Transfer of Manufacturing Technology. Upon Hanmi’s written notice to RAPT that Hanmi wishes to initiate transfer of RAPT Manufacturing Technology, RAPT shall and shall cause its Affiliates and RAPT’s possible Third Party manufacturers to disclose and make available to Hanmi or the Affiliate designated by Hanmi, all RAPT Manufacturing Technology that is available in written format on such date (the “Manufacturing Technology Documentation”) as soon as practicable. All such Manufacturing Technology Documentation shall be in the English language, and in sufficient detail and clarity for Hanmi or its Third Party manufacturer to understand and use the manufacturing processes disclosed thereunder.
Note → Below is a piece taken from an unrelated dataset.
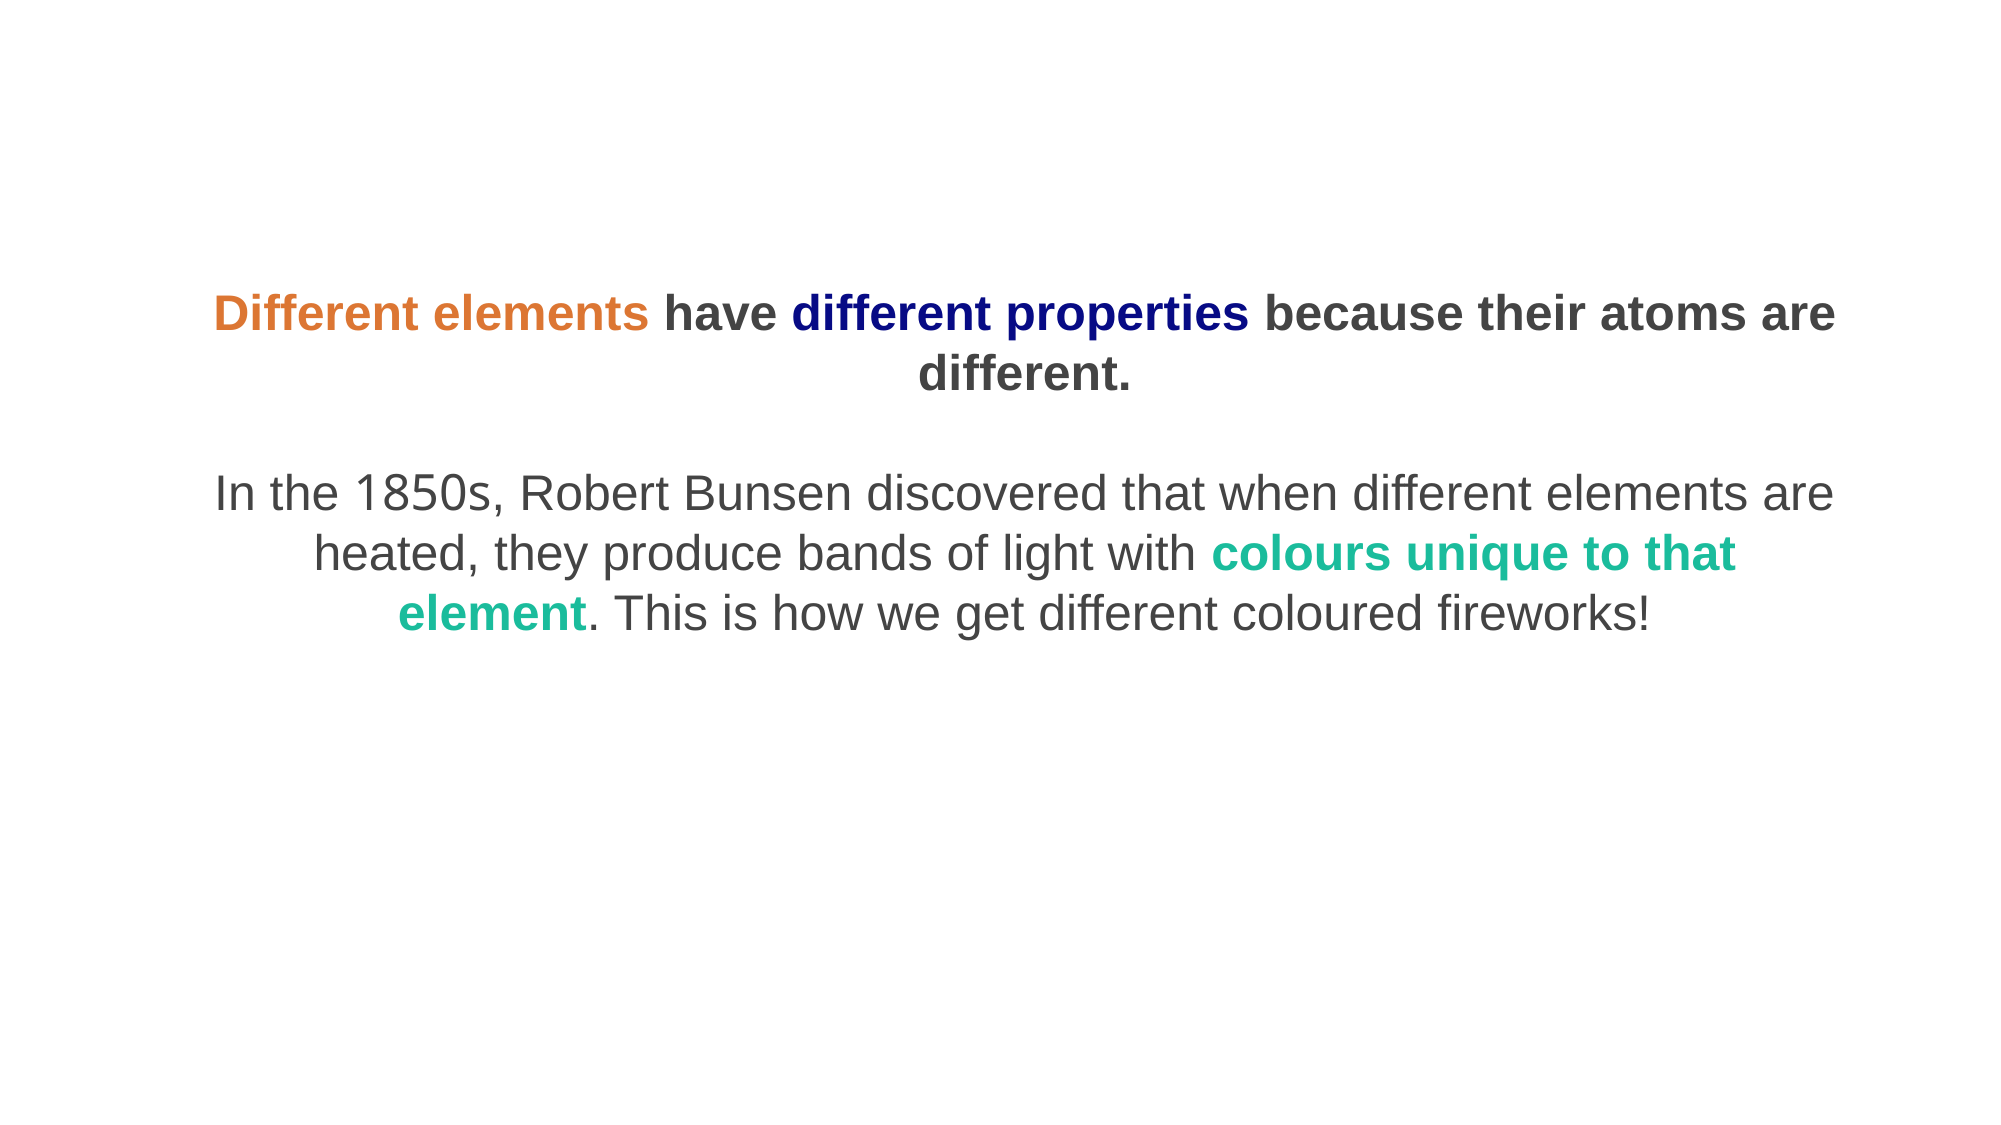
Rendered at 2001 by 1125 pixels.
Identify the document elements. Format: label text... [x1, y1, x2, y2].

text_box Different elements have different properties because their atoms are different. In the 1850s, Robert Bunsen discovered that when different elements are heated, they produce bands of light with colours unique to that element. This is how we get different coloured fireworks! [193, 272, 1857, 648]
If available in electronic form, the Manufacturing Technology Documentation shall be provided in electronic format. If requested by Hanmi, RAPT shall (and will use Commercially Reasonable Efforts to ensure that any RAPT’s Third Party manufacturer will) reasonably cooperate with Hanmi and provide up to [***] of technical assistance by RAPT’s and RAPT’s Third Party manufacturer’s technical and pilot testing personnel [***] in connection with the transfer and the implementation of such RAPT Manufacturing Technology to and by Hanmi. The cost for RAPT employees providing such assistance (including travel costs for RAPT’s employees incurred in connection with on-site visits to the Territory) shall be [***]; provided that [***], in connection with providing such assistance, subject to [***]. Any assistance in addition to such [***] shall be [***]. RAPT shall make Commercially Reasonable Efforts to ensure that the RAPT Manufacturing Technology is fully and adequately transferred to Hanmi with respect to capacity, Product quality, raw materials consumption, and other parameters agreed upon between the Parties in advance. The Parties shall, within [***] after the Effective Date, enter into a Technology Transfer Agreement setting forth further details regarding the transfer of RAPT Manufacturing Technology consistent with this Section 6.3.